The Walker Curates the News: 03.16.15

 Paul Chan, “Sock N Tease”, Concrete, cords, shoes, and video projectors with digital color video, silent, 2013 Courtesy the artist and Greene Naftali, New York


Paul Chan, Sock N Tease, 2013. Courtesy the artist and Greene Naftali, New York

Nonprojections for New Lovers, the new Hugo Boss Prize exhibition,  showcases work by artist and experimental publisher, Paul Chan. The artist’s “nonprojections” expand the concept of the moving image as medium, as they use project onto thin air, not a screen or wall. “I wanted to create a new relationship with the notion of what a projection is,” he said. “Moving images are projected fairly regularly on sides of buildings, giant LCD screens, taxicabs. I wanted to understand what a projection is, without it having to be part of that continuum. Anything that projects out and becomes a rectangular square format is the same to me now, no matter how colorful, how spectacle-like, how important the images or the information,” he says. The exhibition is on view through May 13.

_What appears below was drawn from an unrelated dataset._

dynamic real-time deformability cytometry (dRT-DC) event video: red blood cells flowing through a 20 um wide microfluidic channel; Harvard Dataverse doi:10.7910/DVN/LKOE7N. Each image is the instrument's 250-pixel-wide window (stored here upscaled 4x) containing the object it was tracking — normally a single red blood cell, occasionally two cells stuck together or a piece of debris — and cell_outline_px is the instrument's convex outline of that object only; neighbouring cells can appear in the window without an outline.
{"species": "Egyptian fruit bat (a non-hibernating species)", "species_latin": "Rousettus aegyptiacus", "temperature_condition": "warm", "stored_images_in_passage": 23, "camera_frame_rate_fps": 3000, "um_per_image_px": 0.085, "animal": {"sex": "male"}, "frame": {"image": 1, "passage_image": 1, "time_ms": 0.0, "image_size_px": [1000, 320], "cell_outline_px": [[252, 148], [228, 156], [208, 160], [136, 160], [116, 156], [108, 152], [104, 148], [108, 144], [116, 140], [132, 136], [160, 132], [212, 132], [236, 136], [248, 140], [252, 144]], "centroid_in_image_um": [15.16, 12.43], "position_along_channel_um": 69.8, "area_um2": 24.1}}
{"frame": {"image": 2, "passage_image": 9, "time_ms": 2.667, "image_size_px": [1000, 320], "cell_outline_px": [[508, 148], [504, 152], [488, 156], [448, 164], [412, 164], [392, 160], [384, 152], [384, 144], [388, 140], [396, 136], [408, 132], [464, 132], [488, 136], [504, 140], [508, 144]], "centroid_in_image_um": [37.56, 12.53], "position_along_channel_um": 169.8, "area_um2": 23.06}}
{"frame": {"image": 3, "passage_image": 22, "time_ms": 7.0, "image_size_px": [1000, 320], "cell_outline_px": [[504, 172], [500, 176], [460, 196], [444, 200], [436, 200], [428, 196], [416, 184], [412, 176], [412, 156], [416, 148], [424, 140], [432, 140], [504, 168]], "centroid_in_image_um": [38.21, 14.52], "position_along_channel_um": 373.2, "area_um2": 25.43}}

  • For his newest body of work, photographer and geographer Trevor Paglen pairs a photograph, often of an idyllic scene—sunbathers at Mastic Beach, New York, for instance—with a research collage that maps the site’s relationship to the NSA’s massive data-combing efforts. The result: a new kind of landscape art “made up of our own information.”
  • In her study of online museum publishing, Rhizome’s Orit Gat found that fifty percent of American arts organizations maintain a blog—all sharing the belief that “online publishing expands the museum’s audience, making it a potentially global one.” Digital arts publishing is a theme near and dear to Gat: she also edited the new (and final) edition of Bard’s Red Hook Journal, which includes perspectives on digital arts publishing by thinkers including Sarah Hromack and Dushko Petrovich.
  • Michael Graves, one of the most prominent American architects and designers of the twentieth century, has died at the age of 80. A member of the New York Five, Graves is best known for designing the postmodern Portland Building and his iconic teakettle designs.
  • In The Collection and the Cloud Amelia Abreu discusses the lengths that Internet archivists are willing to go to in order to organize and protect online data as we approach a possible “digital dark age.” The Internet Archive, a San Francisco-based digital library, is situated in a former Christian Science temple. Its sanctuary wall is lined with lofty server towers that remind us of “the infrastructure needed in order to collect and preserve digital things.”
  • The City of Sacramento has approved the public installation of Jeff KoonsColoring Book sculpture, but the price tag—$7.5 million—has some artists arguing that the city’s money would be better spent on art produced locally.
  • In an interview with Zachary Kaplan, Astra Taylor counters the hype for digital “democracy” and market-driven culture, arguing that state subsidy could provide better spaces for democracy in a more economically sustainable manner: “New technologies amplify old media hierarchies. So if continuity is what we are dealing with, then some of the old solutions—if we want to call them that—to media consolidation, commercialism, centralization could still work, too. These are regulatory ideas, public investment in media, and so forth.”